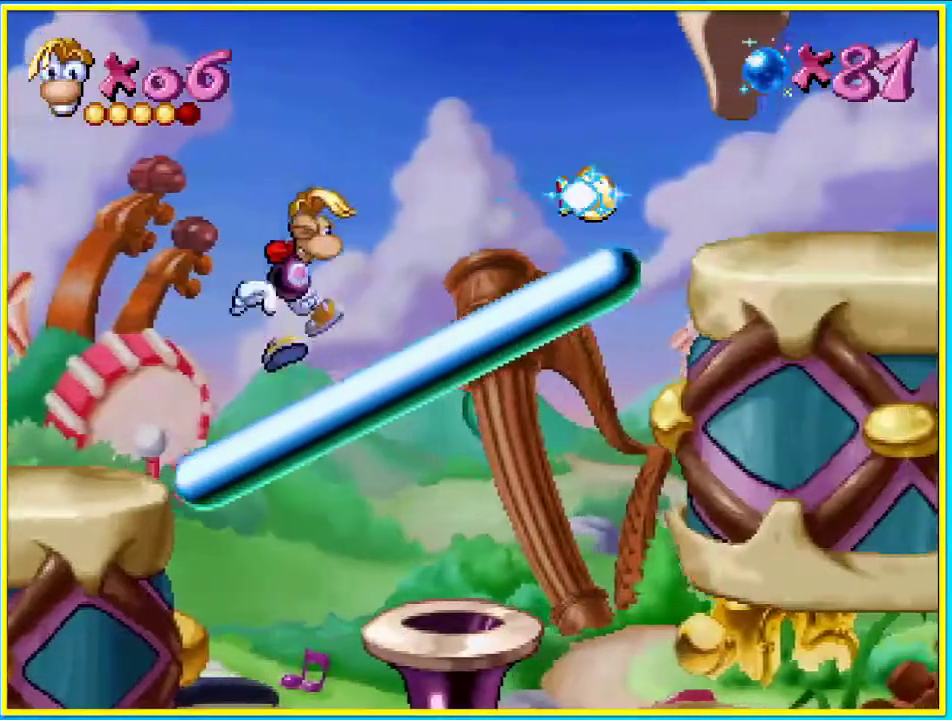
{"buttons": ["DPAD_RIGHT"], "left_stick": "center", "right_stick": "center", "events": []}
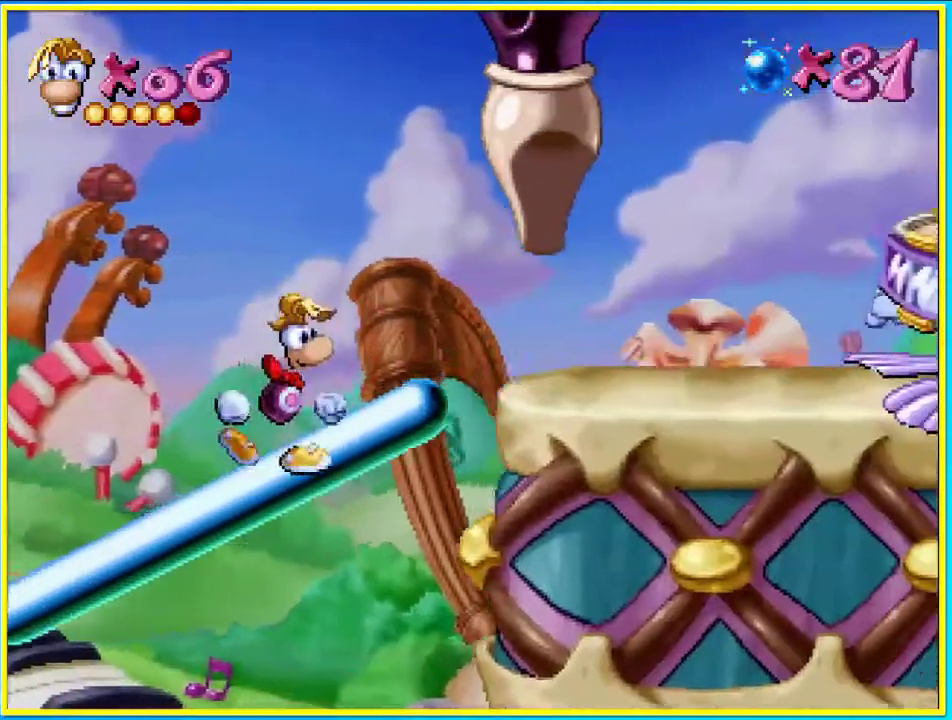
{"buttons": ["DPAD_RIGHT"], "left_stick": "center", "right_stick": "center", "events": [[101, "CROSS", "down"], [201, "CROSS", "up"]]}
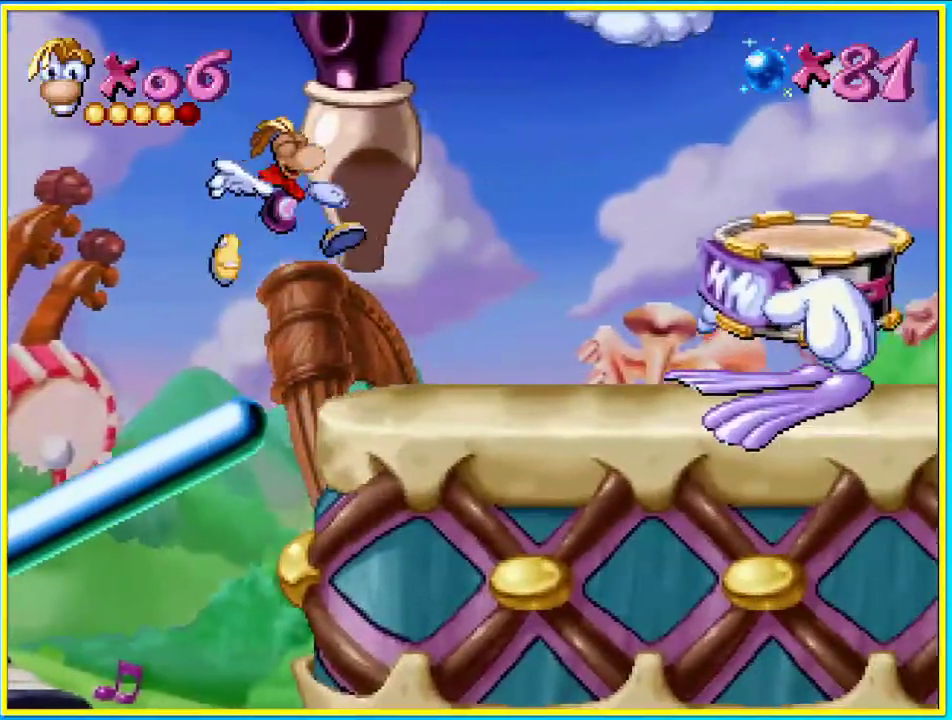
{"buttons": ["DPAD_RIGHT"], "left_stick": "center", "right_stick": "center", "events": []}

[DIRECTIONS FOR THIS TASK]
Exclude every image and return the material above exactly.

[ANSWER BOX]
{"buttons": ["DPAD_RIGHT"], "left_stick": "center", "right_stick": "center", "events": []}
{"buttons": ["DPAD_RIGHT"], "left_stick": "center", "right_stick": "center", "events": [[101, "CROSS", "down"], [201, "CROSS", "up"]]}
{"buttons": ["DPAD_RIGHT"], "left_stick": "center", "right_stick": "center", "events": []}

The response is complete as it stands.